The dodos were about 3.3 feet tall, and they weighed 44 pounds. When the first explorers arrived in Mauritius in the 1500s, they thought the dodos were stupid because they weren't afraid of humans. But the dodos might not have been stupid at all. I think they were probably very clever and curious, and they just didn't know they were supposed to afraid of humans. In 1606, Cornelis Matelief de Jonge wrote descriptions of Mauritius and the animals and plants there. Here's what he said about the dodo:
Blue parrots are very numerous there, as well as other birds; among which are a kind, conspicuous for their size, larger than our swans, with huge heads only half covered with skin as if clothed with a hood. These birds lack wings, in the place of which 3 or 4 blackish feathers protrude. The tail consists of a few soft incurved feathers, which are ash coloured. These we used to call ' Walghvogel,' for the reason that the longer and oftener they were cooked, the less soft and more insipid eating they became. Nevertheless their belly and breast were of a pleasant flavour and easily masticated.
When people started coming to Mauritius to live, they brought dogs, pigs, cats, rats, and macaques with them. Macaques are a type of monkey that usually lives in Asia or Africa. Anyway, all these new animals found the nests of the dodo birds, which were on the ground and easy to get to, and ate the eggs and baby birds. Meanwhile, the humans hunted the dodos, but they might not have done a whole lot of that since dodos weren't very tasty. But what the humans also did was they cut down the forests where the dodos liked to live. And after a while, the dodo went extinct.
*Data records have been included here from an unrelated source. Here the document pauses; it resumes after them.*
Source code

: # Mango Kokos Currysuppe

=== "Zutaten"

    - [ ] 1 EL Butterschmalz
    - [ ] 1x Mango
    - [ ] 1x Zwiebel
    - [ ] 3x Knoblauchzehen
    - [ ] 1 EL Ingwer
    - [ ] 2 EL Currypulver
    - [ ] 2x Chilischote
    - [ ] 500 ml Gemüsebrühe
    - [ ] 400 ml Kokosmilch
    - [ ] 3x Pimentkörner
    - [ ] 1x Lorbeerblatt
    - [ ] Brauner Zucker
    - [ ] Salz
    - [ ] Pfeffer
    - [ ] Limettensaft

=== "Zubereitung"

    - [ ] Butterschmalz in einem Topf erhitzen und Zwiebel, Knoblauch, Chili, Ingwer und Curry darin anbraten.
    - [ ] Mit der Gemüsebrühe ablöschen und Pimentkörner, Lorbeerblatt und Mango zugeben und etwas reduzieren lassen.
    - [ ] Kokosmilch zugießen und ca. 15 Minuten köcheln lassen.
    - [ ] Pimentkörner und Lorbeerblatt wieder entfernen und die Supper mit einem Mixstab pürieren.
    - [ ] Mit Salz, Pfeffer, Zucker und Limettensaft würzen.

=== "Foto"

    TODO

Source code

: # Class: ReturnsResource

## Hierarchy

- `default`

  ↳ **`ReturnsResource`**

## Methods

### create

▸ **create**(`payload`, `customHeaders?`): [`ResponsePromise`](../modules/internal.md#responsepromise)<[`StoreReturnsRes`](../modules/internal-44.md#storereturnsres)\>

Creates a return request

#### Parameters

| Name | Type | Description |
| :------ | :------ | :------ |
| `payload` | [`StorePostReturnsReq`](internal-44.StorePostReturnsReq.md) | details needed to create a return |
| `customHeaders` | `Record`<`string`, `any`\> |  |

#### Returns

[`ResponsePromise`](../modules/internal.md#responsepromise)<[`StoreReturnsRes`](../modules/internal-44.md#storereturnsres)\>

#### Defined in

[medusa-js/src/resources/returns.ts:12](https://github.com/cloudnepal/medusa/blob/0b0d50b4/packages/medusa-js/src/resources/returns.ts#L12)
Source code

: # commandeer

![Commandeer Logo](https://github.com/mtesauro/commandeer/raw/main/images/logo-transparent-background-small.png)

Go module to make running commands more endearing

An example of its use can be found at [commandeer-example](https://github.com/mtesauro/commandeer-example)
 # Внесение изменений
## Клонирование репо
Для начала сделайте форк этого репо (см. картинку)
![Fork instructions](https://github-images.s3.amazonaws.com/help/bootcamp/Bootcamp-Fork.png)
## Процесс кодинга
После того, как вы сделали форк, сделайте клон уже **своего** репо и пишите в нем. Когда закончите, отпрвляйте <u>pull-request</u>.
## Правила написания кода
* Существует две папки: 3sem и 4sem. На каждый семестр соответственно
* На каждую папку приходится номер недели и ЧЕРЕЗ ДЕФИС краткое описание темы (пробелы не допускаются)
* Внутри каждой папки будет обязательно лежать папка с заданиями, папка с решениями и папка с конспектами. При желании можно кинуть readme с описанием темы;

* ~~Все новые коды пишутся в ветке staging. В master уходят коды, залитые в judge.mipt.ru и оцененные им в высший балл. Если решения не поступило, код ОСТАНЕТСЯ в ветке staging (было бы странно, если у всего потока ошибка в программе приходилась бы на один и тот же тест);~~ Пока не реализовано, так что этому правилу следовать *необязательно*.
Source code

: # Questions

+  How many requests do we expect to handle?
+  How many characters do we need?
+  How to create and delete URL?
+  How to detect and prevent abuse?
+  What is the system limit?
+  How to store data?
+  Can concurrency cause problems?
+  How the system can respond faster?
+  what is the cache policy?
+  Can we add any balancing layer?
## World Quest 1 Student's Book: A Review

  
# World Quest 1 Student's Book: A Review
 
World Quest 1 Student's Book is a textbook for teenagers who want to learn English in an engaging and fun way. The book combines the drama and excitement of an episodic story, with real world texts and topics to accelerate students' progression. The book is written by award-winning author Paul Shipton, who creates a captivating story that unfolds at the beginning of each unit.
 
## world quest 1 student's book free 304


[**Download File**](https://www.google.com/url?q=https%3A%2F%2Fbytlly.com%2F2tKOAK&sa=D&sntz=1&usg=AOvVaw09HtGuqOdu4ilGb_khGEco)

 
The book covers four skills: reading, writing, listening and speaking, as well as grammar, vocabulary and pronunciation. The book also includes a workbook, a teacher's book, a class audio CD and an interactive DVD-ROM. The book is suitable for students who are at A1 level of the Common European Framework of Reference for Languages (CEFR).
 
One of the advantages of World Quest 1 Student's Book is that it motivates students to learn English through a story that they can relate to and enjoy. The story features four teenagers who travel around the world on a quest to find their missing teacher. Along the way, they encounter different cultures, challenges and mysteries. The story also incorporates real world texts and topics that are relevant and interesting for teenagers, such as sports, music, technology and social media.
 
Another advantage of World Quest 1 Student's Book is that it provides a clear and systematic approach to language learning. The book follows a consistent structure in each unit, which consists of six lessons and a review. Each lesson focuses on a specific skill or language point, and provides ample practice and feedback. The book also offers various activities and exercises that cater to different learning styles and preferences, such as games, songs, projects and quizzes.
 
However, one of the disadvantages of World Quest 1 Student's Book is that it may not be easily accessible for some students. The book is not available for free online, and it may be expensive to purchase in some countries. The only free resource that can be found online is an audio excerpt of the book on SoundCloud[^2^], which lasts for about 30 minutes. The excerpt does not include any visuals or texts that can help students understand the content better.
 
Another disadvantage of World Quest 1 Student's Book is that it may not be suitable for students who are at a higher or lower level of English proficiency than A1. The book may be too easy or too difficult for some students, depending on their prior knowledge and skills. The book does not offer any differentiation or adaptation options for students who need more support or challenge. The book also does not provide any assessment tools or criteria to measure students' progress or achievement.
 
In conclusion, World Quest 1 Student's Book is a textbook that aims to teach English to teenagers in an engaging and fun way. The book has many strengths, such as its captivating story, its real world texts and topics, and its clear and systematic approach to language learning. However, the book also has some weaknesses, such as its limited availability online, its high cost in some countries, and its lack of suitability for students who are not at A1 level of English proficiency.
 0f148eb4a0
But then guess what else happened. There is this tree in Mauritius, and it is called the Calvaria tree, and it lives for hundreds of years. And many, many years after the dodos went extinct, people started noticing that the Calvaria seeds weren't sprouting, so when the old trees died, there were no new ones to take their place. And finally people figured out that this was happening because there were no more dodos around to eat the Calvaria fruit and poop out the seeds. Because it turned out that while the seeds were inside the dodos, their hulls got partly digested, and this made it so the seeds could sprout. But then somebody figured out that turkeys could eat the Calvaria fruit and this would help the seeds sprout, just like what used to happen with the dodos. So the Calvaria trees did not go extinct, even though they almost did.
So that is the sad story of the dodos that went extinct, and also the story of the Calvaria trees that didn't. And it all goes to show that when you mess with one part of nature, you might be messing up something else that you never meant to mess up at all!